When enterprises buy new brands of analytic DBMS, they almost always run proofs-of-concept (POCs) in the form of private benchmarks. The results are generally confidential, but that doesn’t keep a few stats from occasionally leaking out. As I noted recently, those leaks are problematic on multiple levels. For one thing, even if the results are to be taken as accurate and basically not-misleading, the way vendors describe them leaves a lot to be desired.
Here’s a concrete example to illustrate the point. One of my vendor clients sent over the stats from a recent POC, in which its data warehousing product was compared against a name-brand incumbent. 16 reports were run. The new product beat the old 16 out of 16 times. The lowest margin was a 1.8X speed-up, while the best was a whopping 335.5X.
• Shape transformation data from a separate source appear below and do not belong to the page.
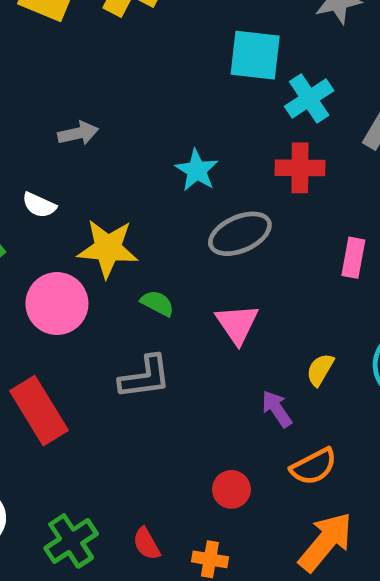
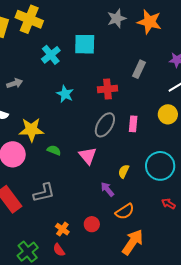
cyan cross: (309, 98) -> (51, 55), moved
gray ellipse: (240, 234) -> (105, 125), moved, turned -30
gray L-shape: (145, 377) -> (44, 193), moved
orange cross: (210, 559) -> (62, 229), moved, turned 32

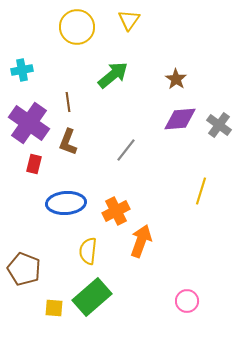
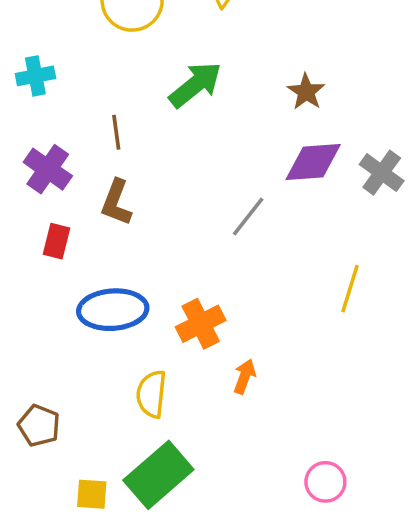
purple cross: (29, 123) -> (48, 169), size x0.7
gray line: (126, 150) -> (248, 217), moved
orange arrow: (141, 241) -> (245, 376), size x0.6
brown pentagon: (24, 269) -> (39, 426), size x0.7

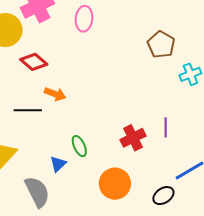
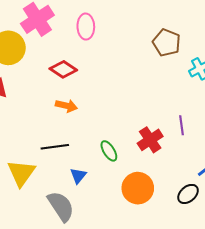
red diamond: (34, 62) -> (63, 69), moved
black line: (28, 110) -> (55, 147), moved
green ellipse: (79, 146) -> (109, 151), moved

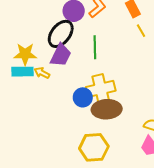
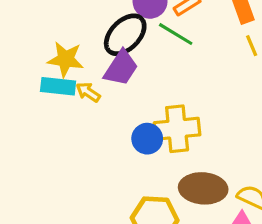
green line: (95, 47) -> (176, 34), moved, turned -65
brown ellipse: (107, 109) -> (203, 188), moved

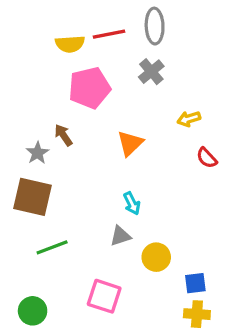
My client helpfully took the “simple average” — i.e. the mean – of the 16 factors, and described this as an average 62X drubbing. But is that really fair? The median speed-up was only 17X. And in a figure I find more meaningful than either of those, the total reduction in execution time – assuming each of the reports was run the same number of times – was “just” 12 times. Edit: As per the comments below, another option is geometric mean speed-up. That turns out to be 19X in this case.
Now, 12X is a whopping speed-up, and this was a very successful POC for the challenger. But calling it 62X is just silly, and that was the point of my earlier post.
So how should POC numbers be weighted? Ideally, one could calculate a big weighted sum: “Our daily workload will be a lot like 2,000 copies each of Queries 1, 2, 3, 4, and 5; 300 copies each of BigQueries 6 and 7; 25 copies of MegaQuery 7; and a copy of DestructoQuery 8; all multiplied by a factor of 17.”
But to come up with reasonable projections, it is not enough to look at past usage. After all, if the price of Query 3 goes down by 5X, while the cost of Query 8 goes down by a factor of 50, the relative consumption of Queries 3 and 8 is apt to change significantly. That’s just the economics of supply and demand.
Bottom line: The more accurately you can predict future data warehouse use, the more confidently you can choose the analytic database technology that’s best for you.